We report a simple but efficient method to synthesize carbon nanotube-bridged wires (NBWs) with gaps as small as 5 nm. In this method, we have combined a strategy for assembling carbon nanotubes (CNTs) inside anodized aluminum oxide pores and the on-wire lithography technique to fabricate CNT-bridged wires with gap sizes deliberately tailored over the 5-600 nm range. As a proof-of-concept demonstration of the utility of this architecture, we have prepared NBW-based chemical and biosensors which exhibit higher analyte sensitivity (lower limits of detection) than those based on planar CNT networks. This observation is attributed to a greater surface-to-volume ratio of CNTs in the NBWs than those in the planar CNT devices. Because of the ease of synthesis and high yield of NBWs, this technique may enable the further incorporation of CNT-based architectures into various nanoelectronic and sensor platforms.

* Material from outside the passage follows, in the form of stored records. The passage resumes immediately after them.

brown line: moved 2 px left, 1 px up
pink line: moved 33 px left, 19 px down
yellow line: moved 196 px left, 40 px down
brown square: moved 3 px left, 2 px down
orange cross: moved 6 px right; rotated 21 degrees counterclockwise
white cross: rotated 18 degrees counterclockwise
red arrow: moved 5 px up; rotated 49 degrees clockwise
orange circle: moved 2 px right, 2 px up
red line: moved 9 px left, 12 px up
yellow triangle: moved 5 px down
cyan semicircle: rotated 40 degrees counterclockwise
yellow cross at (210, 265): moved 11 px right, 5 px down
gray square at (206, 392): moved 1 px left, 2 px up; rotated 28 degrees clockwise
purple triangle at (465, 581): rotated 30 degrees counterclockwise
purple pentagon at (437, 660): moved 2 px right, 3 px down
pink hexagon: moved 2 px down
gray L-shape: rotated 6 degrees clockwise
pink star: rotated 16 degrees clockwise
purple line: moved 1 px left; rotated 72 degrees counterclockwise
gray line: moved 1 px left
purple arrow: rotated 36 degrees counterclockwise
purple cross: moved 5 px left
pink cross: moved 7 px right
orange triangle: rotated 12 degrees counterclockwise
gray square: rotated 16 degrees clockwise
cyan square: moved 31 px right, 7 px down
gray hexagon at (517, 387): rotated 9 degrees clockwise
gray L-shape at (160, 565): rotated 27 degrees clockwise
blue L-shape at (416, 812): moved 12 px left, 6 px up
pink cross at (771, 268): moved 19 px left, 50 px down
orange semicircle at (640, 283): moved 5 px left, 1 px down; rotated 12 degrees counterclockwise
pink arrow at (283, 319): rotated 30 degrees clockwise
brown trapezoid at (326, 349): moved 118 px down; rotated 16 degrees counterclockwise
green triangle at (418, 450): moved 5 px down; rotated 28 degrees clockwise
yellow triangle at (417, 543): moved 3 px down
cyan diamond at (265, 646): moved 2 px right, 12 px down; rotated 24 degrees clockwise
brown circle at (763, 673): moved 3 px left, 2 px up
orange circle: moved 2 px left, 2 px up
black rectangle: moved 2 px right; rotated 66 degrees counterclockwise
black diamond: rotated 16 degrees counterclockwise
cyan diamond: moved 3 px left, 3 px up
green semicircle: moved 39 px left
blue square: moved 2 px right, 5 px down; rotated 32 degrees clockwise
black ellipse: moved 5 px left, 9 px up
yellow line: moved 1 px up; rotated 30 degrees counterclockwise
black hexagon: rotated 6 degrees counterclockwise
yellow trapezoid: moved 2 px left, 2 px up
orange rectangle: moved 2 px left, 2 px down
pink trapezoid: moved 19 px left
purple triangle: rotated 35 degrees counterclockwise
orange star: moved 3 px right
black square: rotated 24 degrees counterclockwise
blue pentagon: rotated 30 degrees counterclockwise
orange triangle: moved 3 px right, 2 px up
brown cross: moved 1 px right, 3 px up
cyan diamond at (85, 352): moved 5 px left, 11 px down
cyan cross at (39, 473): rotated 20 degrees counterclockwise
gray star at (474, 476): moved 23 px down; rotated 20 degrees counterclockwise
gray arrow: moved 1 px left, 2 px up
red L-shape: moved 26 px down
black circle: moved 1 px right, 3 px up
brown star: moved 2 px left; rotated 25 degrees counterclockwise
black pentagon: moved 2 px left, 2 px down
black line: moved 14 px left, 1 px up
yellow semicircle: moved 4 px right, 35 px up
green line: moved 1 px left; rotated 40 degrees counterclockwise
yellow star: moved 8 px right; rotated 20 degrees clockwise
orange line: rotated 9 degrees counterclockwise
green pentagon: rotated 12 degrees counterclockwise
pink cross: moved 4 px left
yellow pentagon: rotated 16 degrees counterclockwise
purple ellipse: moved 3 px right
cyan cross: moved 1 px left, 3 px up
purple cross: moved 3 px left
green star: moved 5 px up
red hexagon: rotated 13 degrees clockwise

OWL-Based Nanomasks for Preparing Graphene Ribbons with Sub-10 nm Gaps

We report a simple and highly efficient method for creating graphene nanostructures with gaps that can be controlled on the sub-10 nm length scale by utilizing etch masks comprised of electrochemically synthesized multisegmented metal nanowires. This method involves depositing striped nanowires with Au and Ni segments on a graphene-coated substrate, chemically etching the Ni segments, and using a reactive ion etch to remove the graphene not protected by the remaining Au segments. Graphene nanoribbons with gaps as small as 6 nm are fabricated and characterized with atomic force microscopy, scanning electron microscopy, and Raman spectroscopy. The high level of control afforded by electrochemical synthesis of the nanowires allows us to specify the dimensions of the nanoribbon, as well as the number, location, and size of nanogaps within the nanoribbon. In addition, the generality of this technique is demonstrated by creating silicon nanostructures with nanogaps.